(Required action) Only some lines are wanted. Transcribe, exactly, the lines below from the line with "left knee: (158, 301)" up to and including the line with "left back paw: (1767, 1416)".

(Material to process)
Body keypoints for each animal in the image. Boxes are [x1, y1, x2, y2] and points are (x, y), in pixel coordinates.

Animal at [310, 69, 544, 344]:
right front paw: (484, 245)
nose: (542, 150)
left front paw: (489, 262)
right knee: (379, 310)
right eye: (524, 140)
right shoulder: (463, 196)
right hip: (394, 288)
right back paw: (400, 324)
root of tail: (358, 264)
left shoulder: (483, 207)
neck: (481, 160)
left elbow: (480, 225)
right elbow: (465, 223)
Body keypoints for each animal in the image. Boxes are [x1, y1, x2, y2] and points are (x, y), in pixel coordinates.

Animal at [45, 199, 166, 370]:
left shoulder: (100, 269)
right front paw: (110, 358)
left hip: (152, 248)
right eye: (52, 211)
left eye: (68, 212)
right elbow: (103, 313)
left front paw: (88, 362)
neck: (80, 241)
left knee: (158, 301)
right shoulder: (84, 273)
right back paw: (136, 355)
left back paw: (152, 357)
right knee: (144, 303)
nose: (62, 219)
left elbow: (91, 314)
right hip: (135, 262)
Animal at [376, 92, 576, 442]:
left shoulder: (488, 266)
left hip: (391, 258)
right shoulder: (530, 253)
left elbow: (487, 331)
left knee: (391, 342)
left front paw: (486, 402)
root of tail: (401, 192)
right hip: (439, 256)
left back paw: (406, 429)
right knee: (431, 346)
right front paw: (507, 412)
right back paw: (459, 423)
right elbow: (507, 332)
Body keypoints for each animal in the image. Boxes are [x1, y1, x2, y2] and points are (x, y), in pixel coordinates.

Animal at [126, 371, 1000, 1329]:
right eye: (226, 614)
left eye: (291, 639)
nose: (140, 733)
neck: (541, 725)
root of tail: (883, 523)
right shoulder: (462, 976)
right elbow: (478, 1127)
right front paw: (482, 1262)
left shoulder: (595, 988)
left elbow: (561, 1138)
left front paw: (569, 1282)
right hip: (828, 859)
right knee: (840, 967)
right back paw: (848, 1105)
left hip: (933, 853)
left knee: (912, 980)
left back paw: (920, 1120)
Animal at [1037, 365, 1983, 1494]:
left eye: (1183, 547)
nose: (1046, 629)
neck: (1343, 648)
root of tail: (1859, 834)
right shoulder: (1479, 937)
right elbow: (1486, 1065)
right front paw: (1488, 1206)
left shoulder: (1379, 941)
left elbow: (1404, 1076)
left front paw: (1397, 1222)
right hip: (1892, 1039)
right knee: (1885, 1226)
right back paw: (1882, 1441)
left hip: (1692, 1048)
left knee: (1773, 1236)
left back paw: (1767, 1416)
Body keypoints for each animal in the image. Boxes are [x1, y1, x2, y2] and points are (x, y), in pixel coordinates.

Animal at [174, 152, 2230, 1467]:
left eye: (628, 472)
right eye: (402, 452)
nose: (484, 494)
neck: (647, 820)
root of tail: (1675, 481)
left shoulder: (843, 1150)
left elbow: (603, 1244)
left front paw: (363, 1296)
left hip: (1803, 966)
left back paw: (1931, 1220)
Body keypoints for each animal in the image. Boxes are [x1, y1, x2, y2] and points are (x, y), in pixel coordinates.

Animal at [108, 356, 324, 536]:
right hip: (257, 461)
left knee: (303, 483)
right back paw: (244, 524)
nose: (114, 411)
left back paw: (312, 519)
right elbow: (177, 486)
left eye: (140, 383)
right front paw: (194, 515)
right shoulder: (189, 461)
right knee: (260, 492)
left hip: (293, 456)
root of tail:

(Task output)
left knee: (158, 301)
right shoulder: (84, 273)
right back paw: (136, 355)
left back paw: (152, 357)
right knee: (144, 303)
nose: (62, 219)
left elbow: (91, 314)
right hip: (135, 262)
Animal at [376, 92, 576, 442]:
left shoulder: (488, 266)
left hip: (391, 258)
right shoulder: (530, 253)
left elbow: (487, 331)
left knee: (391, 342)
left front paw: (486, 402)
root of tail: (401, 192)
right hip: (439, 256)
left back paw: (406, 429)
right knee: (431, 346)
right front paw: (507, 412)
right back paw: (459, 423)
right elbow: (507, 332)
Body keypoints for each animal in the image. Boxes are [x1, y1, x2, y2] and points are (x, y), in pixel coordinates.

Animal at [126, 371, 1000, 1329]:
right eye: (226, 614)
left eye: (291, 639)
nose: (140, 733)
neck: (541, 725)
root of tail: (883, 523)
right shoulder: (462, 976)
right elbow: (478, 1127)
right front paw: (482, 1262)
left shoulder: (595, 988)
left elbow: (561, 1138)
left front paw: (569, 1282)
right hip: (828, 859)
right knee: (840, 967)
right back paw: (848, 1105)
left hip: (933, 853)
left knee: (912, 980)
left back paw: (920, 1120)
Animal at [1037, 365, 1983, 1494]:
left eye: (1183, 547)
nose: (1046, 629)
neck: (1343, 648)
root of tail: (1859, 834)
right shoulder: (1479, 937)
right elbow: (1486, 1065)
right front paw: (1488, 1206)
left shoulder: (1379, 941)
left elbow: (1404, 1076)
left front paw: (1397, 1222)
right hip: (1892, 1039)
right knee: (1885, 1226)
right back paw: (1882, 1441)
left hip: (1692, 1048)
left knee: (1773, 1236)
left back paw: (1767, 1416)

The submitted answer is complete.